▶
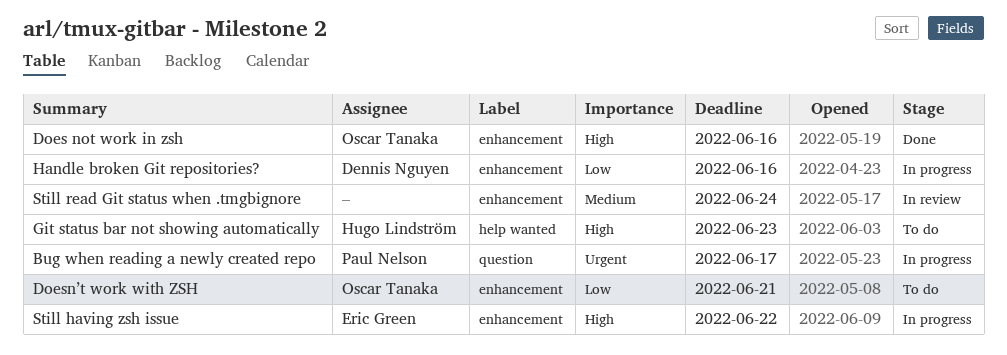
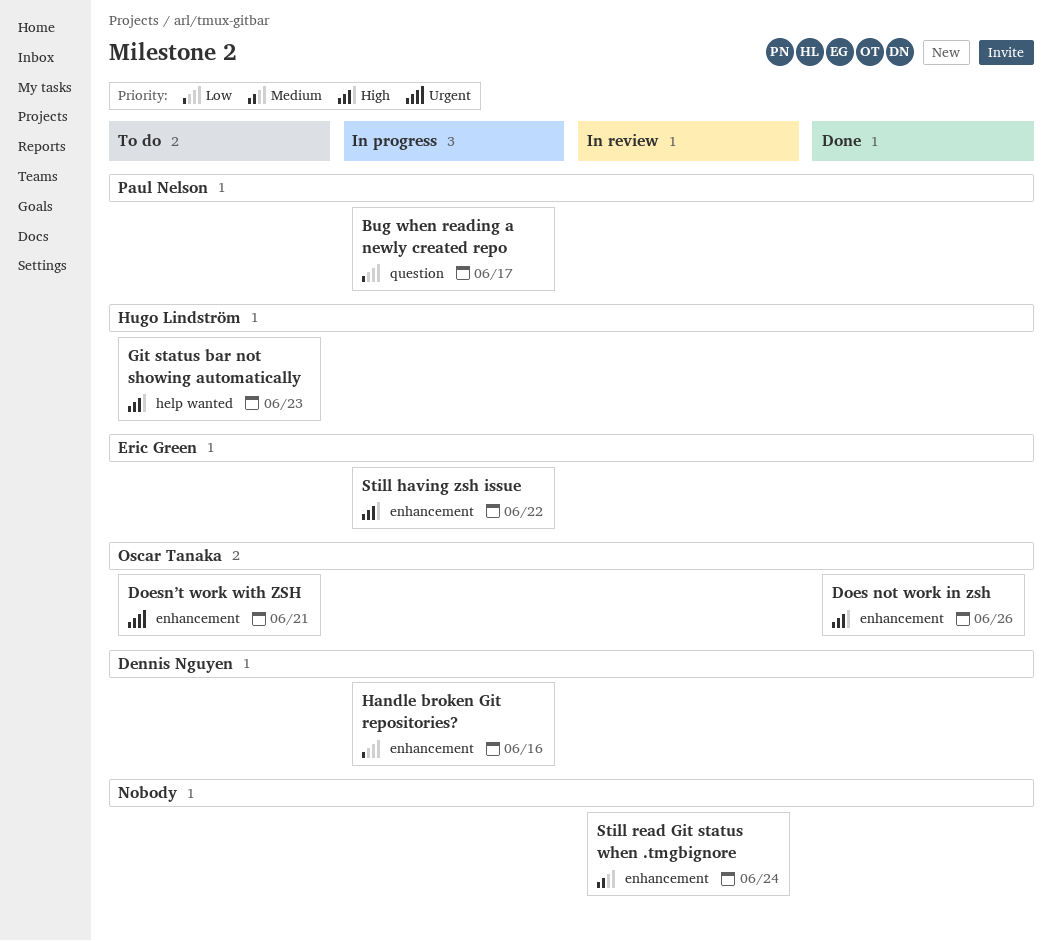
Bug when reading a newly created repo, priority: Urgent -> Low
Does not work in zsh, due: Jun 16 -> Jun 26
Doesn’t work with ZSH, priority: Low -> Urgent

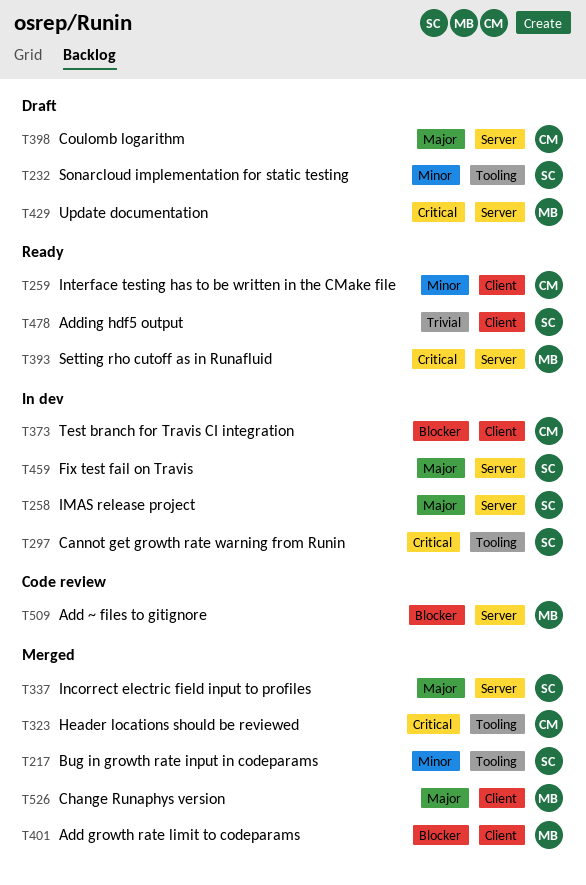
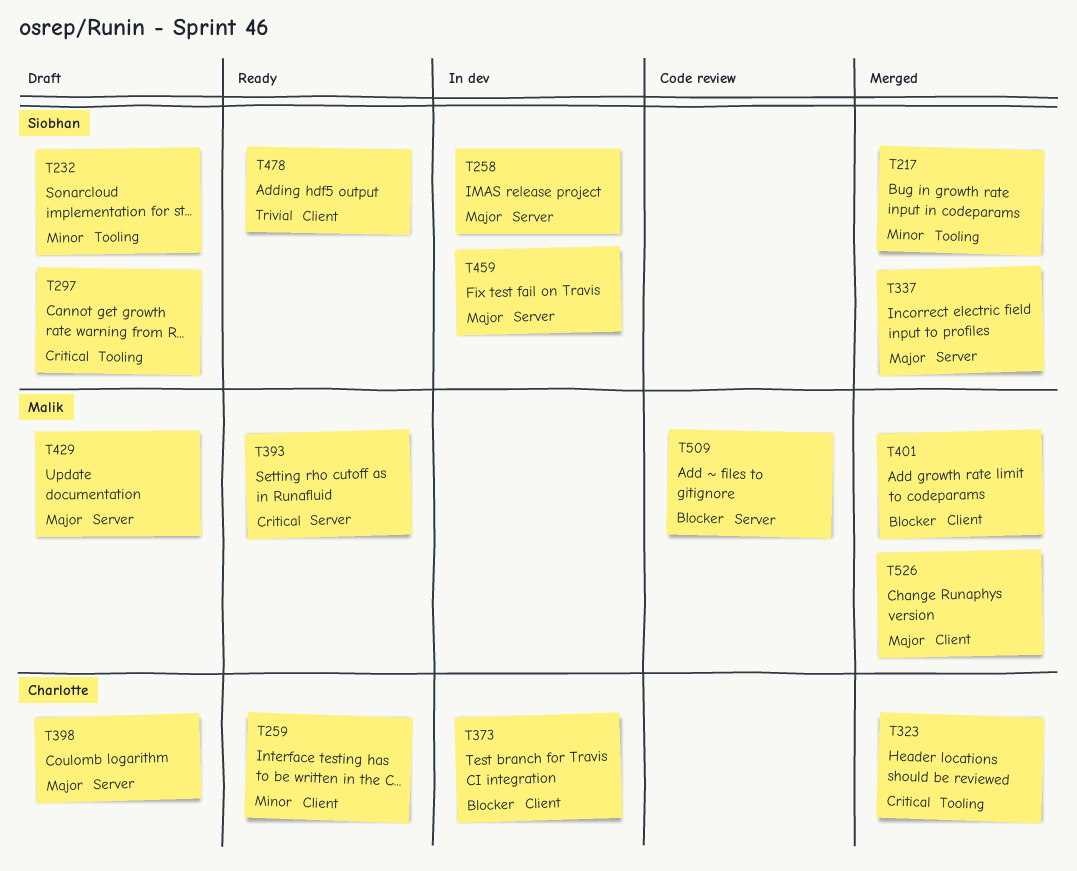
T297, status: In dev -> Draft
T429, priority: Critical -> Major

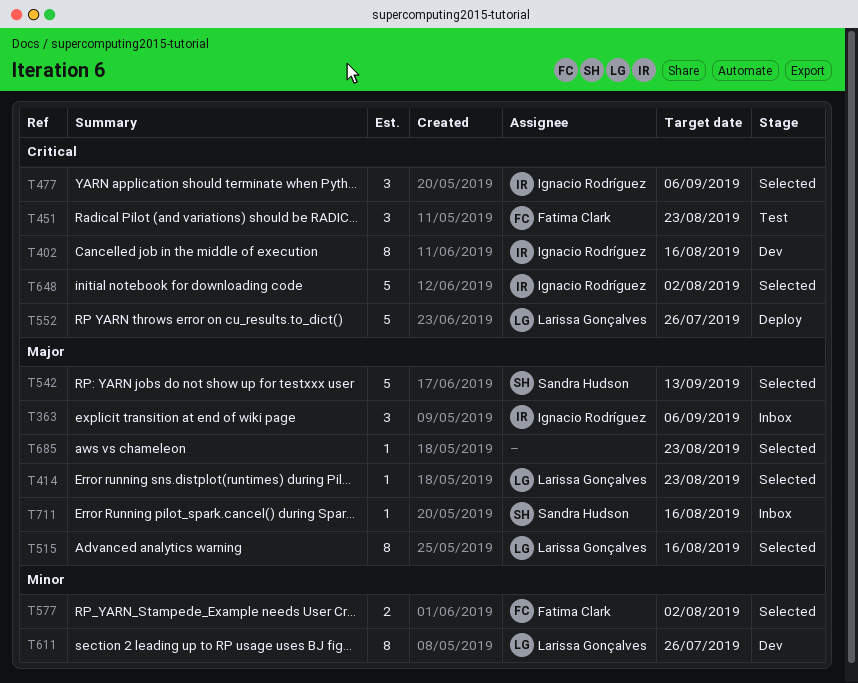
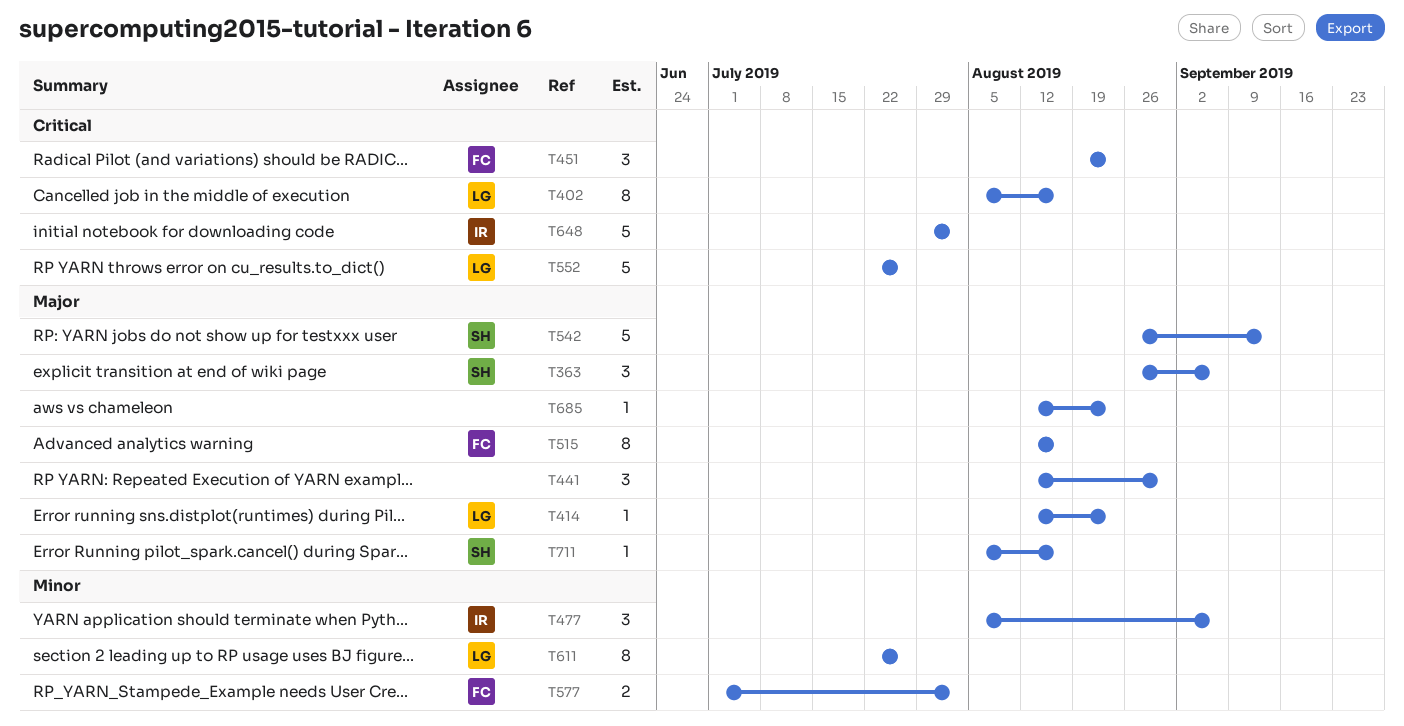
T363, owner: Ignacio Rodríguez -> Sandra Hudson
T402, owner: Ignacio Rodríguez -> Larissa Gonçalves
T441: none -> present
T477, priority: Critical -> Minor
T515, owner: Larissa Gonçalves -> Fatima Clark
◀
What you will do:
Could you reproduce exactly the lines from the one containing "Does not work in zsh, due: Jun 16 -> Jun 26" through the last line of the records, both included, leaving out the pictures?

Task answer:
Does not work in zsh, due: Jun 16 -> Jun 26
Doesn’t work with ZSH, priority: Low -> Urgent

T297, status: In dev -> Draft
T429, priority: Critical -> Major

T363, owner: Ignacio Rodríguez -> Sandra Hudson
T402, owner: Ignacio Rodríguez -> Larissa Gonçalves
T441: none -> present
T477, priority: Critical -> Minor
T515, owner: Larissa Gonçalves -> Fatima Clark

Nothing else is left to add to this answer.